Thursday, September 8, 2011

Teaching means learning and more

When I have the opportunity to teach a class, it is an awesome high!  Watching faces, listening to voices to see if they really understand the new concept, and then they do and everything falls into place.

I have more to learn about teaching, but I am excited to keep learning and keep teaching.

Things I wish I had understood...

I remember people telling me that marriage is hard.  I had everything so well in hand (and I was young) that I thought they might have trouble, but I wouldn't.

I remember people telling me that having children changed your life.  I didn't understand.

Lots of time has passed, and I can now admit it.  They were right.  Its not that I didn't believe them, totally, but I didn't have a frame of reference.  I didn't know that sometimes I would feel like my husband (of x number of years) would seem like a stranger and I would be lonely laying in bed beside him.  I didn't understand that a bundle of wonder would look into my eyes and I would feel the weight of survival and love pull me into reality.

They told me there were good things too.  They were right.  The feeling of a little hand in mine.  The peal of laughter as a toddler learns to fly.  The cuddle of a kid as they fall asleep in my lap.  There are some things that I can describe but the words don't paint the whole picture.  I can't explain the change that happens as a new child is born and my heart develops a whole new way to love.  I struggle to find words that make another understand that the way I love that child is different, not better  or worse, just a "different flavor" than my other children.

I think my heart gets fed when I lead a child to a new place of understanding.  When I see their eyes light up with the delight of understanding and their mouth curl into a grin of joy.  I spent a lot of years thinking about what each child knew, and what they needed to learn next, then walking with them down that new path.  It was growth for both of us.
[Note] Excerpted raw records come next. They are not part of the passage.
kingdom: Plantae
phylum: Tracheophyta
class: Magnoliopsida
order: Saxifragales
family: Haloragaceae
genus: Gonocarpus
Having children growing up in my home was a growing up for me too.  I discovered that I hadn't learned everything and there are always things reminding me that I have more to learn.  I learned about patience and controlling my reactions.  I learned about putting my wants after their needs.  I learned to keep talking to my husband even if I didn't feel bonded to him.

I learned that a relationship that seems doomed can heal, and even, with both partners working, be happy again.

I experienced months of bedrest, twice, trying to keep babies alive.  During that time I discovered my husband was stronger and more patient than I had ever dared believe.  He would get up in the morning, get himself bathed and ready, then get our 1 year old up.  He fed him, washed him, dressed him and kissed me goodbye as they were off to "work".  In the evening, he picked our baby up from "daycare" and they came home.  He fed him, bathed him, changed him and put him to bed.  I couldn't even sit up.

Years later, with our third child, he once again proved himself a hero.  Now we have three healthy children.  It seems like a dream that we traveled that difficult path, but we did and we thrive more because of the challenges we faced.

Yes, they were right.  It is hard. I didn't understand then.  Perhaps I still have more to learn about, but I do understand now - it is hard but it is worth every challenge, especially if you pull together instead of apart.